[Twisted-Python] Re: Twisted and the Posh Module
Ken Kinder
ken at kenkinder.com
Mon Mar 14 13:24:28 MST 2005
Ed Suominen wrote:
>I think having some sort of process pool mangagement in Twisted is a
>great idea, especially with multi-core CPUs emerging on the scene. I
>have access to a dual-core Pentium Prescott CPU and it would be great
>to have that available to keep both cores humming on a certain
>CPU-intensive project I'm considering.
>
>However, I'm not sure the best way to go about it would be with the posh
>module, pypar (see http://datamining.anu.edu.au/~ole/pypar/), or just
>using Perspective Broker as an underlying message-passing mechanism
>with UNIX sockets and/or TCP. One thought might be to have a single
>master process start up and act as a PB server and process pool
>manager. Subsidiary processes could then make authenticated PB
>connections to the server to "volunteer" for work in the process pool.
>
>Note that pypar lets you easily find out how many CPUs you have under
>kernel control, with pypar.size(). Thus, the main process could start
>the process pool by spawning a subsidiary "volunteer" process for each
>CPU core present.
>
>
My goal is somewhat similar in that I have multiple CPU's that aren't
being used very much, but the other problem is that certain libraries I
use (PIL) grab the GIL for long-running operations like image
modifications. I can thread them off, but it still liberally acquires
the GIL and makes the server unresponsive for the duration of the operation.

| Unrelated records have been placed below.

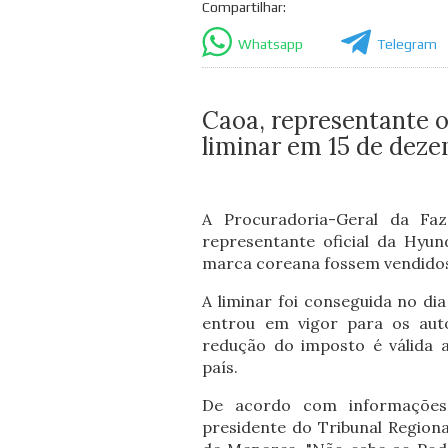
Compartilhar:
Whatsapp
Telegram
Caoa, representante o
liminar em 15 de dez
A Procuradoria-Geral da Fa
representante oficial da Hyun
marca coreana fossem vendidos
A liminar foi conseguida no di
entrou em vigor para os aut
redução do imposto é válida 
país.
De acordo com informações 
presidente do Tribunal Regiona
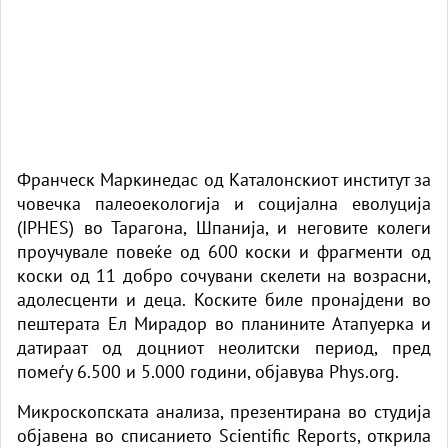
Франческ Маркинедас од Каталонскиот институт за
човечка палеоекологија и социјална еволуција
(IPHES) во Тарагона, Шпанија, и неговите колеги
проучувале повеќе од 600 коски и фрагменти од
коски од 11 добро сочувани скелети на возрасни,
адолесценти и деца. Коските биле пронајдени во
пештерата Ел Мирадор во планините Атапуерка и
датираат од доцниот неолитски период, пред
помеѓу 6.500 и 5.000 години, објавува
Phys.org.
Микроскопската анализа, презентирана во студија
објавена во списанието
Scientific Reports
, открила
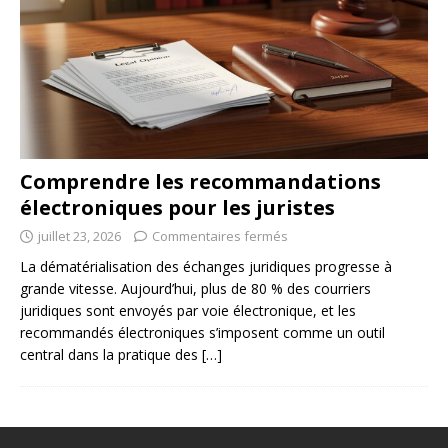
Comprendre les recommandations
électroniques pour les juristes
juillet 23, 2026
Commentaires fermés
La dématérialisation des échanges juridiques progresse à
grande vitesse. Aujourd’hui, plus de 80 % des courriers
juridiques sont envoyés par voie électronique, et les
recommandés électroniques s’imposent comme un outil
central dans la pratique des
[…]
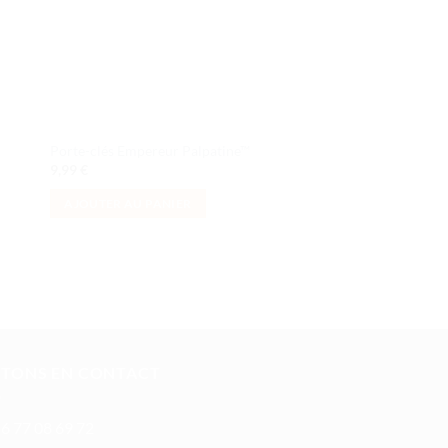
Porte-clés Empereur Palpatine™
Porte-clés Dark Vad
9,99
€
9,99
€
AJOUTER AU PANIER
AJOUTER AU PANI
STONS EN CONTACT
6 77 08 69 72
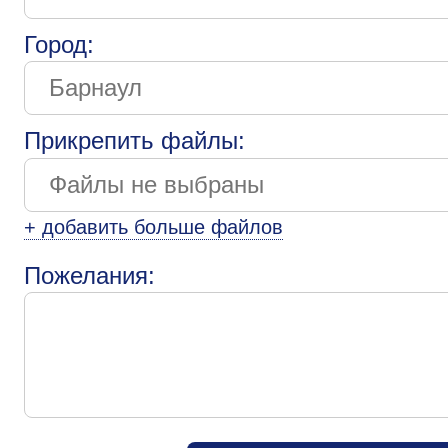
Город:
Прикрепить файлы:
+ добавить больше файлов
Пожелания:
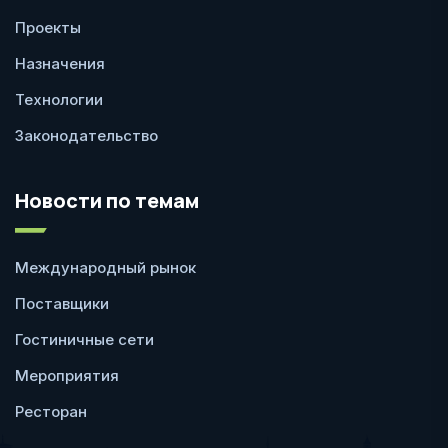
Проекты
Назначения
Технологии
Законодательство
Новости по темам
Международный рынок
Поставщики
Гостиничные сети
Мероприятия
Ресторан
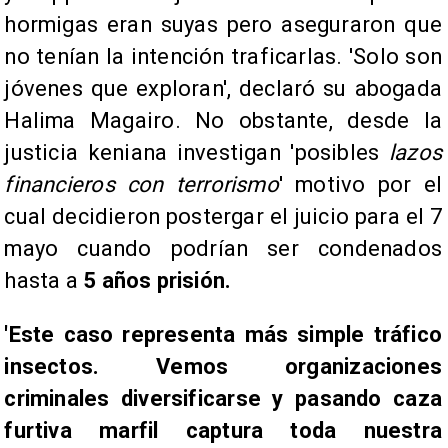
hormigas eran suyas pero aseguraron que
no tenían la intención traficarlas. 'Solo son
jóvenes que exploran', declaró su abogada
Halima Magairo. No obstante, desde la
justicia keniana investigan 'posibles
lazos
financieros con terrorismo
' motivo por el
cual decidieron postergar el juicio para el 7
mayo cuando podrían ser condenados
hasta a
5 años prisión.
'Este caso representa más simple tráfico
insectos. Vemos organizaciones
criminales diversificarse y pasando caza
furtiva marfil captura toda nuestra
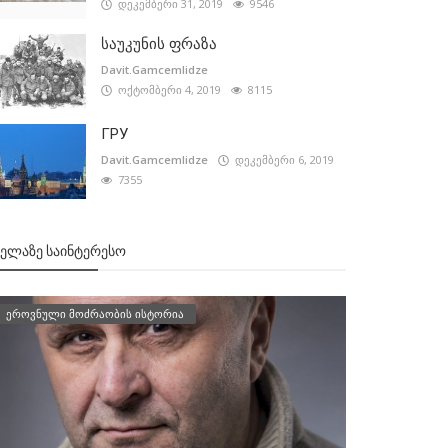
დეკემბერი 31, 2019
9546
საუკუნის ფრაზა
Davit.Gamcemlidze
ოქტომბერი 4, 2019
8115
ГРУ
Davit.Gamcemlidze
დეკემბერი 6, 2019
7355
ᲕᲔᲚᲐᲖᲔ ᲡᲐᲘᲜᲢᲔᲠᲔᲡᲝ
ეროვნული მოძრაობის ისტორია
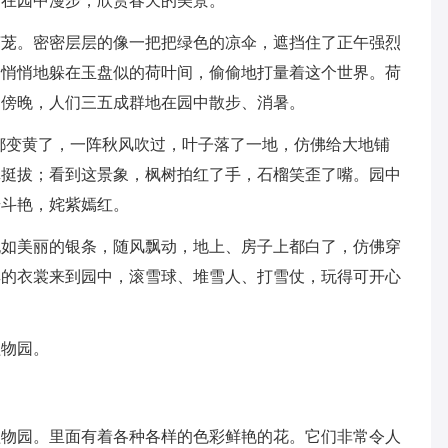
，在园中漫步，欣赏春天的美景。
茏茏。密密层层的像一把把绿色的凉伞，遮挡住了正午强烈
们悄悄地躲在玉盘似的荷叶间，偷偷地打量着这个世界。荷
了傍晚，人们三五成群地在园中散步、消暑。
都变黄了，一阵秋风吹过，叶子落了一地，仿佛给大地铺
翠挺拔；看到这景象，枫树拍红了手，石榴笑歪了嘴。园中
奇斗艳，姹紫嫣红。
犹如美丽的银条，随风飘动，地上、房子上都白了，仿佛穿
厚的衣裳来到园中，滚雪球、堆雪人、打雪仗，玩得可开心
植物园。
植物园。里面有着各种各样的色彩鲜艳的花。它们非常令人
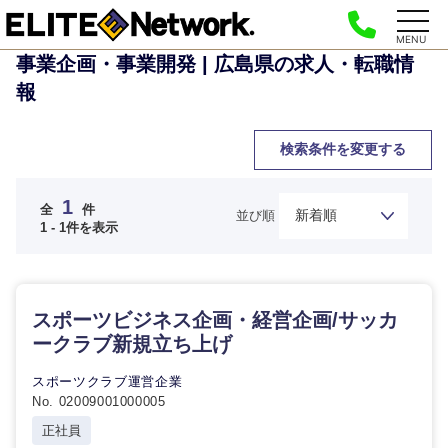
MENU
事業企画・事業開発 | 広島県の求人・転職情
報
検索条件を変更する
ご希望の職種を選択してください
ご希望の職種を選択してください
ご希望の業界を選択してください
ご希望の勤務地を選択してください
ご希望条件を入力ください
1
全
件
並び順
1 - 1件を表示
経
経営企画・事業企画
商社・卸
北海道・東北地方
営
すべての経営企画・事業企
希望年収
企
画
経営ボード
画・
スポーツビジネス企画・経営企画/サッカ
北海道
青森県
エネルギー・資源・環境
事
ークラブ新規立ち上げ
20代
30代
業
事業企画・事業開発
管理
推奨年齢
企
秋田県
岩手県
スポーツクラブ運営企業
自動車・機械・船舶
画
No. 02009001000005
40代
50代
事業管理
SCM
宮城県
山形県
正社員
経営ボー
電気・電子・半導体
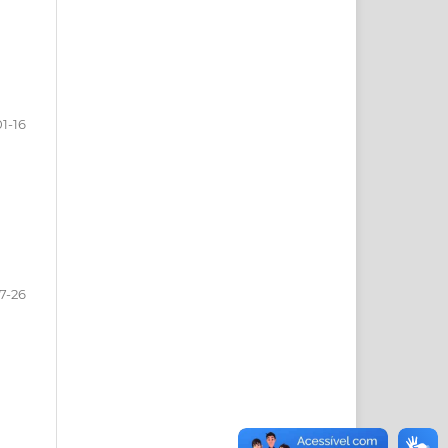
01-16
17-26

I too had looked at using Perspective Broker to communicate with
separate "worker" processes, and the only reason I'm not excited with
that option is that the bandwidth between the master and worker
processes involves a lot of large binary strings. Shared memory seemed
more efficient than PB for transferring those strings.
So for that reason, finding out how many CPU's I have isn't that
important, because I'll still want more worker processes than I have CPU's.